[The problem] Continue the article on agentic AI coding, starting after its final sentence about air-gapped or sensitive work where cloud models can't be used.

[Selected text]
_ _ _ _

Agentic AI coding has revolutionized software development in just a year. Previously, we used to ask ChatGPT for code, copy it into the editor, check if it even runs, and go back and forth multiple times until ended up with mediocre code for mediocre tasks.
Then came models that were able to use tools—and it has been a joy ever since. The missing pieces earlier were that LLMs were unable to check things themselves (via the internet or by reading code for better context) and unable to test the code they produced.
There are countless ways to solve a software development problem—therefore, there are also countless ways to do it wrong. But now that LLMs can approach problems by actually running their own code and testing it—either by running tests or doing ad-hoc exploratory testing—coding automation is now viable in software development.
All of this, of course, requires a lot of computing power. You want a smart model, not a dumb one. Smart models require many parameters, and these parameters among other things consume a lot of GPU memory. This GPU memory is, of course, very expensive at the moment. With cloud models like OpenAI Codex or Anthropic Claude, this is not a problem, as the model is provided as a service and then service is shared which reduces costs.
But what if you can't use cloud models? This becomes especially relevant if your working environment requires air-gapped hardware or the work is sensitive enough that cloud usage is not an option.

_ _ _ _

[Extracted records]
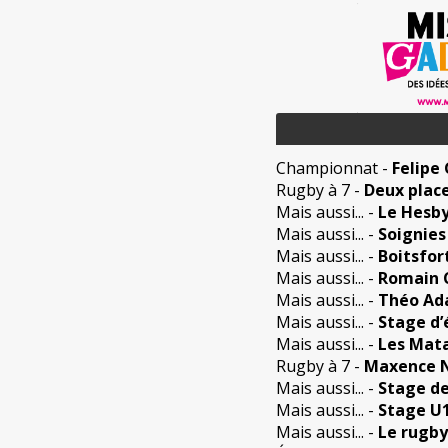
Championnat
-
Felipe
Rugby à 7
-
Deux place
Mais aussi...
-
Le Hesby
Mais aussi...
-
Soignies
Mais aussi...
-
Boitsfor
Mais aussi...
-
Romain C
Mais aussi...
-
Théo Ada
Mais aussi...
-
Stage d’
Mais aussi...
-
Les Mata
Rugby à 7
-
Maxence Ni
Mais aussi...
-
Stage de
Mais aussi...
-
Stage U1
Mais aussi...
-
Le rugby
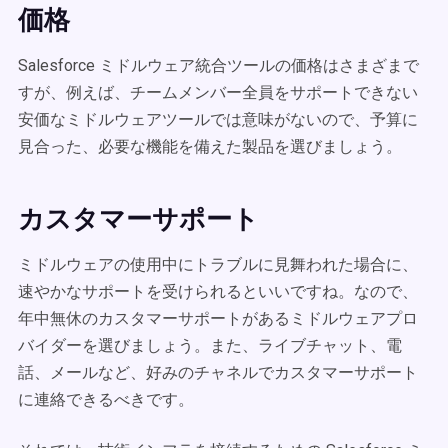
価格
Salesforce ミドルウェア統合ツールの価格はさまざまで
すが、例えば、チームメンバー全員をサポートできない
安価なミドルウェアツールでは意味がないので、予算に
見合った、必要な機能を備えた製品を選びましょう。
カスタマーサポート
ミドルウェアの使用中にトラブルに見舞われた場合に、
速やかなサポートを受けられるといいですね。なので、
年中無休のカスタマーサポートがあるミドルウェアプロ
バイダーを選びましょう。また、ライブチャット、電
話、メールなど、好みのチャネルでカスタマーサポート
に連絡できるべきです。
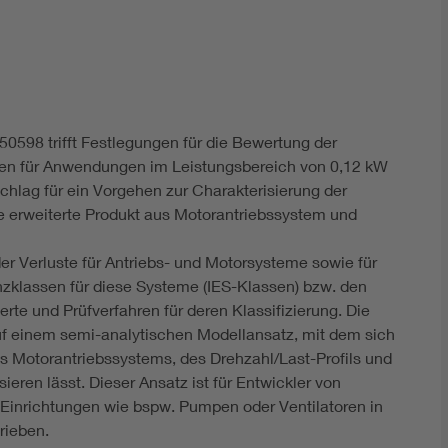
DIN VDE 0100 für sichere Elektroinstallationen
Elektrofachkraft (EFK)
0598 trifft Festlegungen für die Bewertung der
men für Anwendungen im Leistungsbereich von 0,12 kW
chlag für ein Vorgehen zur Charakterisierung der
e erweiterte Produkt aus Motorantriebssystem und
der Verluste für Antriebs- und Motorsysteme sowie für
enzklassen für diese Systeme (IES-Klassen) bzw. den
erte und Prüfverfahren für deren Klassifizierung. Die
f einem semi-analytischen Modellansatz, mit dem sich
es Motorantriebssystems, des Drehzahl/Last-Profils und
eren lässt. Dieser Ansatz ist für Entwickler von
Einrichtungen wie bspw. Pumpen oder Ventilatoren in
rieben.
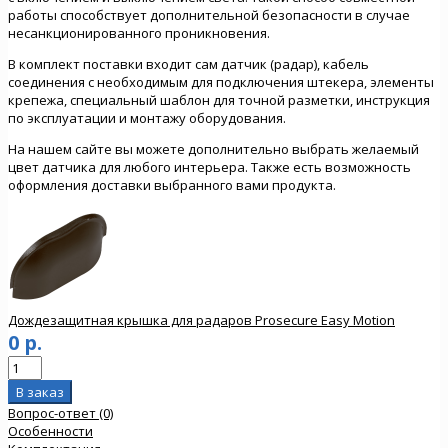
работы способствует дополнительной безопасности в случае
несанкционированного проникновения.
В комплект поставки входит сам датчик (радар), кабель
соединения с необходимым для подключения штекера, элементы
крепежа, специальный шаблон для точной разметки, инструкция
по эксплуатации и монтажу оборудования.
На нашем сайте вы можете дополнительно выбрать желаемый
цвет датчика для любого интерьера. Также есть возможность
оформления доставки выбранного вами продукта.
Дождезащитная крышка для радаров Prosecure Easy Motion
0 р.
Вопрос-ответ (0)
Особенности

_ _ _ _

[Answer space]
At NorthCode, together with our partners, we recognized this need for running AI agent models on-prem and tested multiple models with sufficient hardware. The test setup consisted of:
- vLLM, orchestrated by OpenShift AI as a runtime environment. - Kubernetes to orchestrate the actual workload. - 4× A100 80GB GPUs on top of an NVIDIA DGX platform
We tested the MiniMax 2.5 model with a ~200k context window. The client used was a modified OpenCode—we had to make some adjustments to the tool calling to get it working reliably.
Instead of running standardized tests like Swebench, we used a few real-life use cases of our own: - Must pass our own AI Ready Engineer training tasks, consisting of: - Creating a Twitter clone (called Yapster) with proper Robot Framework tests - Deploying the Yapster to Azure using provided credentials and GitHub Actions for CI/CD - Adding additional features to Yapster
- Must be able to handle complex code refactoring tasks as planned by our AI Colleague concept, a tool that automatically pays off technical debt. Our testing revealed that in some cases, MiniMax was even better than some older frontier models. - Must be able to perform complex UI changes in a React application while following the existing styling of the app. This was achieved without issues.
We found the SWEbench results to be in line with our own testing: MiniMax 2.5 can work as a coding agent both in legacy codebases and when creating new systems. The only notable issue we encountered—and mitigated—was that while Codex includes a fairly long instruction prompt that makes it cautious with destructive commands, MiniMax lacks this. We observed this when MiniMax cleaned my `~/Downloads` directory without asking while trying to relieve disk pressure. The issue was mitigated by writing better user instructions to MiniMax model.